Nei giorni scorsi è stato siglato il Protocollo d’intesa tra ministero della salute e ministero della difesa per l’avvio della produzione nazionale di preparati a base di cannabis ad uso terapeutico. «La decisione è  stata presa – come dichiarato dal Ministro Lorenzin – per rendere più economico il costo per lo Stato: a fronte della spesa attuale di 15 euro al grammo, con la produzione garantita dall’Istituto farmaceutico militare di Firenze, si risparmierà circa la metà. «Ma sarà anche più  agevole di quanto sia attualmente l’accesso ai farmaci cannabinoidi per i cittadini affetti da varie patologie che ne dovrebbero usufruire».

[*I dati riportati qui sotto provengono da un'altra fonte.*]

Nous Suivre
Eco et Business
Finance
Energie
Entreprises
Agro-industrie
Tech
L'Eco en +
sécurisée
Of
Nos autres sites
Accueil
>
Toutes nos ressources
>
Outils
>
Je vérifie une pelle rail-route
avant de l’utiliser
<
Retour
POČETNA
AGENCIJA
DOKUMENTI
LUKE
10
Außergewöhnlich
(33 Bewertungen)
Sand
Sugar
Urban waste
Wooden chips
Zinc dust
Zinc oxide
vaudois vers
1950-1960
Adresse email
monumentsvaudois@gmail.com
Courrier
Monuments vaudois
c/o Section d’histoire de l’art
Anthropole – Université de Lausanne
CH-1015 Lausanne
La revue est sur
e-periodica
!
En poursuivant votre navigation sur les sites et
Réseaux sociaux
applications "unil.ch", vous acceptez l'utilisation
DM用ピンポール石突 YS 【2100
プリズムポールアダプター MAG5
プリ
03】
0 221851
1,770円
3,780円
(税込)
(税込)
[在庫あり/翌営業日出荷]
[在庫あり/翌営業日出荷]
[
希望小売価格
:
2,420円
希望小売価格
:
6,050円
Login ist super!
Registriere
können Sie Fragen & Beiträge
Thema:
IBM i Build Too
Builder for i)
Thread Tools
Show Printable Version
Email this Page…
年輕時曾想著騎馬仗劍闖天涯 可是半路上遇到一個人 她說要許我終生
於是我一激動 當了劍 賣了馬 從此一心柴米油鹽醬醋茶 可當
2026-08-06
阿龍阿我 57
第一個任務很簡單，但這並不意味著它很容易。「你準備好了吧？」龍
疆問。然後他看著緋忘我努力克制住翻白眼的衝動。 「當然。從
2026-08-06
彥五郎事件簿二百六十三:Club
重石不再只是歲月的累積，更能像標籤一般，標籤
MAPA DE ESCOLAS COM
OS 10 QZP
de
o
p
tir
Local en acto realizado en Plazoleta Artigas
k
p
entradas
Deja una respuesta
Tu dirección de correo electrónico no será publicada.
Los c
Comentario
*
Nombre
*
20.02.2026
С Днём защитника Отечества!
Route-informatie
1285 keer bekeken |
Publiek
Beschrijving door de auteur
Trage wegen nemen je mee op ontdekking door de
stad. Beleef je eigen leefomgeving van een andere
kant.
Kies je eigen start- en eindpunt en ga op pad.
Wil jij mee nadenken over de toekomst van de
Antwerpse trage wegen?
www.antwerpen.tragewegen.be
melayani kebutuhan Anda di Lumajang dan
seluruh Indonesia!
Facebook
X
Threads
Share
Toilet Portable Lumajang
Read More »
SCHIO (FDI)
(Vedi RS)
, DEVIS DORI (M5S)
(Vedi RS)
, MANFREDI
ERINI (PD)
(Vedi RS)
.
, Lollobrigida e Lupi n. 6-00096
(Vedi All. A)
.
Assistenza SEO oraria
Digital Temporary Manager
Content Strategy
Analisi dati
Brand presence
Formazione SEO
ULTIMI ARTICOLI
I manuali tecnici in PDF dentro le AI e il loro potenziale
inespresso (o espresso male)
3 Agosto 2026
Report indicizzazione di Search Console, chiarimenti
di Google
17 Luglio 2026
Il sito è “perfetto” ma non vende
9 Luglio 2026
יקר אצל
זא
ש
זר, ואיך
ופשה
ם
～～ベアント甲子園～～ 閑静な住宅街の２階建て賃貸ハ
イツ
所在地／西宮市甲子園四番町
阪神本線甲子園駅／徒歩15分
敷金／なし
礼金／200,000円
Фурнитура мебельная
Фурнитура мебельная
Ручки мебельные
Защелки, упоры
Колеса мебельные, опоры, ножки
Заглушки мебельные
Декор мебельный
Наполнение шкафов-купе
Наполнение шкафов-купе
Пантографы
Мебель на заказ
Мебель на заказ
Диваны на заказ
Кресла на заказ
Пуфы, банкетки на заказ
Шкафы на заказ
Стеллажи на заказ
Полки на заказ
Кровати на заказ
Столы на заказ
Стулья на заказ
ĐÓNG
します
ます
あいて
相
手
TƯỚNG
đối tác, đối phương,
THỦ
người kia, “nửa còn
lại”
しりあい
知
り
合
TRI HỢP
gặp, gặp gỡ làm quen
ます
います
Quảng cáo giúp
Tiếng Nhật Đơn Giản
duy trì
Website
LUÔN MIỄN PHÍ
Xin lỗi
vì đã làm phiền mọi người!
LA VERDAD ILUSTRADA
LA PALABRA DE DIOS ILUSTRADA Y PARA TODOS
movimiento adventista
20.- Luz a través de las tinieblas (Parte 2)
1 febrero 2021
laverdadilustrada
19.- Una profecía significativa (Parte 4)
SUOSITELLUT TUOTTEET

Il Convegno organizzato di recente dal gruppo di Sel  del Consiglio Regionale della Toscana poneva questo quesito come questione di civiltà. Infatti, nonostante la legge regionale n.18 del maggio 2012 abbia definito le disposizioni organizzative per l’utilizzo di farmaci cannabinoidi nel Servizio sanitario regionale, risultano ancora molto scarse le persone che riescono ad accedervi. Secondo alcune associazioni di malati, desta anche perplessità la Delibera Regionale del dicembre 2013 che restringe la tipologia dei pazienti ai quali sarà possibile erogarli: Sclerosi multipla, dolore cronico di origine neurologico, dolore oncologico refrattario alla morfina e Sindrome di Tourette. Ulteriori disposizioni, deliberate a livello di Asl, restringono la prescrizione ai pazienti «ospedalizzati» (ma così non si aumentano i costi a carico del Servizio Sanitario Regionale?) afferenti ai Dipartimenti di oncologia, neurologia e cure Palliative. Ma il vincolo dell’ospedalizzazione va contro quanto dichiarato dal ministro Livia Turco nell’audizione al Parlamento nel lontano 2007, ai tempi del Decreto di modifica delle Tabelle sulle sostanze stupefacenti previste dal Dpr 309, che aprì la strada all’uso terapeutico della cannabis: «Considerato che la scienza medica considera il dolore come patologia a sé stante che dev’essere curata in quanto tale, e che si sta affermando, a livello scientifico, il valore terapeutico della cannabis, sulla base delle evidenze che documentano l’efficacia di questa sostanza per i malati di cancro e Aids e nelle patologie neurodegenerative, quali sclerosi multipla, morbo di Parkinson, epilessia, glaucoma e artrite reumatoide; e visto che molti Paesi tra i quali Usa, Canada, Regno Unito, Germania, Belgio, Olanda, Svizzera, Israele e Sudafrica hanno reso disponibili ai malati i medicinali cannabinoidi, si auspica che anche in Italia si possa disporre  di questi farmaci, regolarmente autorizzati all’immissione in commercio, prescritti tramite l’utilizzo della normale ricetta medica e resi  comunemente reperibili nelle farmacie». Di fatto, la reperibilità dei cannabinoidi in farmacia è l’unica modalità di accesso in linea con quanto avviene in altri paesi, conforme alle caratteristiche di grande sicurezza della cannabis, e davvero rispettosa dei bisogni dei malati.

«Perché, allora, queste “restrizioni”, queste limitazioni e, soprattutto, questo ritardo nell’adozione di provvedimenti amministrativi atti a renderli “terapie appropriate» come hanno fatto tanti Paesi, in base alle evidenze derivanti dagli studi sull’efficacia pubblicati? Si sta perpetuando il pregiudizio  verso l’uso dei cannabinoidi, così come è avvenuto per la morfina, creando gravi disuguaglianze e rendendo l’accesso alla terapia del dolore, piuttosto che un diritto, quasi un’elargizione benevola? E come mai la Regione Toscana che quando vuole – e lo ha dimostrato recentemente nel caso della fecondazione eterologa-riesce a decidere tempestivamente e autonomamente, non è in grado di superare le resistenze che  ostacolano l’accesso alle terapie con la cannabis?